▸ **Directions for this task**
Change every "Weekly Update" in these lines to "Wochenrückblick" and give the lines again with nothing else altered.

▸ **Records shown**
= Beginning of Section =

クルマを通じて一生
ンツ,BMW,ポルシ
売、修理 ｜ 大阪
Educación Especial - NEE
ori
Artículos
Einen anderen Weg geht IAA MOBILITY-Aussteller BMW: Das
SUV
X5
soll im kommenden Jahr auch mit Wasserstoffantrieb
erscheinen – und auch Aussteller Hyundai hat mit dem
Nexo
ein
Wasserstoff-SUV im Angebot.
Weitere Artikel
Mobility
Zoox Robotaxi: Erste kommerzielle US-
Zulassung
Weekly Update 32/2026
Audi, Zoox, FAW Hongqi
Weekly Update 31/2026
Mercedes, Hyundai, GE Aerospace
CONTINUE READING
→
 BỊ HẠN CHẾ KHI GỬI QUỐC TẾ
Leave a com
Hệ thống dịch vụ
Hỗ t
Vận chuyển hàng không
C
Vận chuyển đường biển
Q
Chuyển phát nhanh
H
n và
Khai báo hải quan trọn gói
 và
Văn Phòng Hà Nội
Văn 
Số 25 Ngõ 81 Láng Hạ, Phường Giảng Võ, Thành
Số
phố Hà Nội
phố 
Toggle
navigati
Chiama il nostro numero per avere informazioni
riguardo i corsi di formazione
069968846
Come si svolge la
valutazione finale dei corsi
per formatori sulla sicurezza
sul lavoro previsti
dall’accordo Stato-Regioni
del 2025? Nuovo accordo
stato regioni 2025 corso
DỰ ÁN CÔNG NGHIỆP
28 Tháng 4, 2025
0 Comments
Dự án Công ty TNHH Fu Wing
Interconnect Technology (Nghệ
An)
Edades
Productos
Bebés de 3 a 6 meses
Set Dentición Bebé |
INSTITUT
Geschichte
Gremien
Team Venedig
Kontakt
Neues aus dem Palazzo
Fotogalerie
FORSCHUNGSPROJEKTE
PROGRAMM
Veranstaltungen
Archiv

= End of Section =

▸ **The answer**
クルマを通じて一生
ンツ,BMW,ポルシ
売、修理 ｜ 大阪
Educación Especial - NEE
ori
Artículos
Einen anderen Weg geht IAA MOBILITY-Aussteller BMW: Das
SUV
X5
soll im kommenden Jahr auch mit Wasserstoffantrieb
erscheinen – und auch Aussteller Hyundai hat mit dem
Nexo
ein
Wasserstoff-SUV im Angebot.
Weitere Artikel
Mobility
Zoox Robotaxi: Erste kommerzielle US-
Zulassung
Wochenrückblick 32/2026
Audi, Zoox, FAW Hongqi
Wochenrückblick 31/2026
Mercedes, Hyundai, GE Aerospace
CONTINUE READING
→
 BỊ HẠN CHẾ KHI GỬI QUỐC TẾ
Leave a com
Hệ thống dịch vụ
Hỗ t
Vận chuyển hàng không
C
Vận chuyển đường biển
Q
Chuyển phát nhanh
H
n và
Khai báo hải quan trọn gói
 và
Văn Phòng Hà Nội
Văn 
Số 25 Ngõ 81 Láng Hạ, Phường Giảng Võ, Thành
Số
phố Hà Nội
phố 
Toggle
navigati
Chiama il nostro numero per avere informazioni
riguardo i corsi di formazione
069968846
Come si svolge la
valutazione finale dei corsi
per formatori sulla sicurezza
sul lavoro previsti
dall’accordo Stato-Regioni
del 2025? Nuovo accordo
stato regioni 2025 corso
DỰ ÁN CÔNG NGHIỆP
28 Tháng 4, 2025
0 Comments
Dự án Công ty TNHH Fu Wing
Interconnect Technology (Nghệ
An)
Edades
Productos
Bebés de 3 a 6 meses
Set Dentición Bebé |
INSTITUT
Geschichte
Gremien
Team Venedig
Kontakt
Neues aus dem Palazzo
Fotogalerie
FORSCHUNGSPROJEKTE
PROGRAMM
Veranstaltungen
Archiv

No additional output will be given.